WHAT THE TASK REQUIRES: Every line below from the one containing "high-resolution photomicrograph shows" through the one containing "analysis of endometroid" must be transcribed exactly. Omit all lines outside that stretch.

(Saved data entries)
::::::
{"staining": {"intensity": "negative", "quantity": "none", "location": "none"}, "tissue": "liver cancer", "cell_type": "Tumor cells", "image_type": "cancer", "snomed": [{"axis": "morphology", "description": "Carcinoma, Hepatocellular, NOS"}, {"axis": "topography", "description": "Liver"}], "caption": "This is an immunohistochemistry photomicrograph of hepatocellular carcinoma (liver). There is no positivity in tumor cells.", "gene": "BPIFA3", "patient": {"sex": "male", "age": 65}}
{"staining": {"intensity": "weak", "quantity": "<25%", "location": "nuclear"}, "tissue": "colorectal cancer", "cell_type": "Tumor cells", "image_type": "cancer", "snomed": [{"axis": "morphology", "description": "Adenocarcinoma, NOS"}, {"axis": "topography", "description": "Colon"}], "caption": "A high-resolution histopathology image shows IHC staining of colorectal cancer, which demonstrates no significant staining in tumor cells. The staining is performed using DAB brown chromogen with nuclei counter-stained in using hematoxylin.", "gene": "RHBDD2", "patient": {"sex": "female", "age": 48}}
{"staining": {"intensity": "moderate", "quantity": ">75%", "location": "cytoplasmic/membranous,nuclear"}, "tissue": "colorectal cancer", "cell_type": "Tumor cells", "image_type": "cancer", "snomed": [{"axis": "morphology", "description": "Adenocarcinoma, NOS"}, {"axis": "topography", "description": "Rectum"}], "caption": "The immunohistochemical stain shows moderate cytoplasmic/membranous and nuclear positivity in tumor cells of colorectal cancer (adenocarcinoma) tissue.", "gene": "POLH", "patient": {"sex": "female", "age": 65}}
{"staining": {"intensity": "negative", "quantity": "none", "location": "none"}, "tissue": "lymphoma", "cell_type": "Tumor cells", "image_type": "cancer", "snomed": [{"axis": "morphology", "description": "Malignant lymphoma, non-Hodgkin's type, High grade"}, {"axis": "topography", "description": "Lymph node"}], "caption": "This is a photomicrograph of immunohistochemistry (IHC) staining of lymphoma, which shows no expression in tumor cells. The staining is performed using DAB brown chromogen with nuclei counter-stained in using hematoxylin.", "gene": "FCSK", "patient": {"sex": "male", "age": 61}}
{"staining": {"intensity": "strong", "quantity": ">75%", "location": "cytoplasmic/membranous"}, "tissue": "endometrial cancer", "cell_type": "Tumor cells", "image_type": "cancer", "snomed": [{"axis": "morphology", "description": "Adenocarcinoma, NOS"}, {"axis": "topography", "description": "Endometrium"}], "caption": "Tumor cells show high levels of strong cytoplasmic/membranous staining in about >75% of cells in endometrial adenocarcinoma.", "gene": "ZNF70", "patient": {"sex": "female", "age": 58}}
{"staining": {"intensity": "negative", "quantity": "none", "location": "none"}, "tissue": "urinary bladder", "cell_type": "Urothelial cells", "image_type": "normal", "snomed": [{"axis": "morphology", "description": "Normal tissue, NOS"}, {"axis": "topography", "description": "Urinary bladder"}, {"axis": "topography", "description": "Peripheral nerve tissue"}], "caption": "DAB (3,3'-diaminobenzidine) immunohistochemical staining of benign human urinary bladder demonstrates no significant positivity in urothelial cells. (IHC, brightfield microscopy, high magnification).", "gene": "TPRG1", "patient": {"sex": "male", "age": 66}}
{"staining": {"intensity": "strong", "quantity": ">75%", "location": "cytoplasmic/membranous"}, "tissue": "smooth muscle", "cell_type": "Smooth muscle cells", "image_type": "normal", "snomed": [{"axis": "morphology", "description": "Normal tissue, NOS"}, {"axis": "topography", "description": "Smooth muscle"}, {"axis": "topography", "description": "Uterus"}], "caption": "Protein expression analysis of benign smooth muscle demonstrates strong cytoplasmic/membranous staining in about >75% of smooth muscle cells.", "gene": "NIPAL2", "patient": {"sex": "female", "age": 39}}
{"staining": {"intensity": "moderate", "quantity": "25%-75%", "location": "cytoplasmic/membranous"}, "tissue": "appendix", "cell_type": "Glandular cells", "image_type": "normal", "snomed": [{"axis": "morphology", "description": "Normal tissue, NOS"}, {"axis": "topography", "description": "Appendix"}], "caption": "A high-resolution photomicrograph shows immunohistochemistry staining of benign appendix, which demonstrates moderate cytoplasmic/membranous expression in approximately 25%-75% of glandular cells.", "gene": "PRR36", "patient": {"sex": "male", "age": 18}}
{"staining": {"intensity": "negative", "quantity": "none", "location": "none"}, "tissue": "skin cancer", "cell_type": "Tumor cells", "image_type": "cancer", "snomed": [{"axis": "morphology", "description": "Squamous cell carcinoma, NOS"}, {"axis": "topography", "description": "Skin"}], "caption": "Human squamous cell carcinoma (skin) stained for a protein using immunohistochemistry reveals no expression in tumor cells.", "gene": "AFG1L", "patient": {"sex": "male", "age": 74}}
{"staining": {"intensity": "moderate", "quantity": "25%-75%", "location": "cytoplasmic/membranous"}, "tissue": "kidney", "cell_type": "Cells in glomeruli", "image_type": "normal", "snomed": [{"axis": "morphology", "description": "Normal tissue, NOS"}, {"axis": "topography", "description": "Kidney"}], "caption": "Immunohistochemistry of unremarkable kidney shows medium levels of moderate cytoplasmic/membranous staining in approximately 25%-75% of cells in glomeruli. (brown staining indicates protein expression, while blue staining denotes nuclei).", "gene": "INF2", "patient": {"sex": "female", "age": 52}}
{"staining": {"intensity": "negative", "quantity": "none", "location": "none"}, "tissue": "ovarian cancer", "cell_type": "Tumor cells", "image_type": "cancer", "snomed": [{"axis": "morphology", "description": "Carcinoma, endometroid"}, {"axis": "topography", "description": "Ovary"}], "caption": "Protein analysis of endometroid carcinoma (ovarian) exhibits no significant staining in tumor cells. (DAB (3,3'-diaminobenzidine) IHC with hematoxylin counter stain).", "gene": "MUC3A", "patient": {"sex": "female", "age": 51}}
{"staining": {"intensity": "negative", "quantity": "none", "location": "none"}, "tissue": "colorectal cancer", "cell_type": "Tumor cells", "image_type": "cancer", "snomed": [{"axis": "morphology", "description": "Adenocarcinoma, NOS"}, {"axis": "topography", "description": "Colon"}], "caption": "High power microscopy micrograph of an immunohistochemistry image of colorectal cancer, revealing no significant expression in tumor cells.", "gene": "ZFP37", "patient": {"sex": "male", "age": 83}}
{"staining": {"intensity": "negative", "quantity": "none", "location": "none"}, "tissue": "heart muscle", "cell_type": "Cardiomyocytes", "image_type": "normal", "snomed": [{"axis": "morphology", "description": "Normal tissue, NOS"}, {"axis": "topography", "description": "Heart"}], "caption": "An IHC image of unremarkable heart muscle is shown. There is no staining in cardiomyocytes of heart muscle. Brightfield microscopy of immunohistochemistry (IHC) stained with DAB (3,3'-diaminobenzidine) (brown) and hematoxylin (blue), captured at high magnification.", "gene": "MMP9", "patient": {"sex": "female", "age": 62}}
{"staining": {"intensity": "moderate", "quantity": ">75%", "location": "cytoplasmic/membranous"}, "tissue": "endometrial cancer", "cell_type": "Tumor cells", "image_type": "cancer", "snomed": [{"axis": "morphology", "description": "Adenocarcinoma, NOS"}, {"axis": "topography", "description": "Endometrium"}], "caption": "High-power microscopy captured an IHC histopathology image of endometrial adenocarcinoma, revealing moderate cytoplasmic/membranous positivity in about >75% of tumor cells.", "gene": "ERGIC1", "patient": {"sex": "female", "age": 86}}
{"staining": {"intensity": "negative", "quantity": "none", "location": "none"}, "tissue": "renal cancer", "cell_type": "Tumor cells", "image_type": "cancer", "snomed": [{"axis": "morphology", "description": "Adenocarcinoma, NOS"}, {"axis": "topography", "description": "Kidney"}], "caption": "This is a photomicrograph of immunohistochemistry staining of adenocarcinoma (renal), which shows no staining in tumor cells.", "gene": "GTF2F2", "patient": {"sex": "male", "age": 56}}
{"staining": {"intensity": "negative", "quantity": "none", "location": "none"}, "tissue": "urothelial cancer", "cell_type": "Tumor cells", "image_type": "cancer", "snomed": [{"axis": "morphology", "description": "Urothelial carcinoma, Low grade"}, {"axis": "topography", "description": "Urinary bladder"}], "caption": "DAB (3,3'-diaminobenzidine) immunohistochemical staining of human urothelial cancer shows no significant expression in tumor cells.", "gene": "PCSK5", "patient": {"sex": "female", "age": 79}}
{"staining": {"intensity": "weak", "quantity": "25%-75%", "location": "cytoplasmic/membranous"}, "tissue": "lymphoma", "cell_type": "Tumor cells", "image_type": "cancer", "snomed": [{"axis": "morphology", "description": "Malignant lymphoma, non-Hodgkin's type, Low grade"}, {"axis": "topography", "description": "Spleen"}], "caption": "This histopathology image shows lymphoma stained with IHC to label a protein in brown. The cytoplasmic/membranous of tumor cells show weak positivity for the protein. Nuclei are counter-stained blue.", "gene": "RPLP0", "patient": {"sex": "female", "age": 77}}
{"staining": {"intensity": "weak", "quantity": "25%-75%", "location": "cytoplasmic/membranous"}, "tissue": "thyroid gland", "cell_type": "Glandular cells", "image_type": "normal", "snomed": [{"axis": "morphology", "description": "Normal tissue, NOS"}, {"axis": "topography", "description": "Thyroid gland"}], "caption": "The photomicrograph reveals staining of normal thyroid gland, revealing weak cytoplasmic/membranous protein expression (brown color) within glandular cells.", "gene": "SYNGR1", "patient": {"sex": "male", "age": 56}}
::::::
RESPONSE AREA:
{"staining": {"intensity": "moderate", "quantity": "25%-75%", "location": "cytoplasmic/membranous"}, "tissue": "appendix", "cell_type": "Glandular cells", "image_type": "normal", "snomed": [{"axis": "morphology", "description": "Normal tissue, NOS"}, {"axis": "topography", "description": "Appendix"}], "caption": "A high-resolution photomicrograph shows immunohistochemistry staining of benign appendix, which demonstrates moderate cytoplasmic/membranous expression in approximately 25%-75% of glandular cells.", "gene": "PRR36", "patient": {"sex": "male", "age": 18}}
{"staining": {"intensity": "negative", "quantity": "none", "location": "none"}, "tissue": "skin cancer", "cell_type": "Tumor cells", "image_type": "cancer", "snomed": [{"axis": "morphology", "description": "Squamous cell carcinoma, NOS"}, {"axis": "topography", "description": "Skin"}], "caption": "Human squamous cell carcinoma (skin) stained for a protein using immunohistochemistry reveals no expression in tumor cells.", "gene": "AFG1L", "patient": {"sex": "male", "age": 74}}
{"staining": {"intensity": "moderate", "quantity": "25%-75%", "location": "cytoplasmic/membranous"}, "tissue": "kidney", "cell_type": "Cells in glomeruli", "image_type": "normal", "snomed": [{"axis": "morphology", "description": "Normal tissue, NOS"}, {"axis": "topography", "description": "Kidney"}], "caption": "Immunohistochemistry of unremarkable kidney shows medium levels of moderate cytoplasmic/membranous staining in approximately 25%-75% of cells in glomeruli. (brown staining indicates protein expression, while blue staining denotes nuclei).", "gene": "INF2", "patient": {"sex": "female", "age": 52}}
{"staining": {"intensity": "negative", "quantity": "none", "location": "none"}, "tissue": "ovarian cancer", "cell_type": "Tumor cells", "image_type": "cancer", "snomed": [{"axis": "morphology", "description": "Carcinoma, endometroid"}, {"axis": "topography", "description": "Ovary"}], "caption": "Protein analysis of endometroid carcinoma (ovarian) exhibits no significant staining in tumor cells. (DAB (3,3'-diaminobenzidine) IHC with hematoxylin counter stain).", "gene": "MUC3A", "patient": {"sex": "female", "age": 51}}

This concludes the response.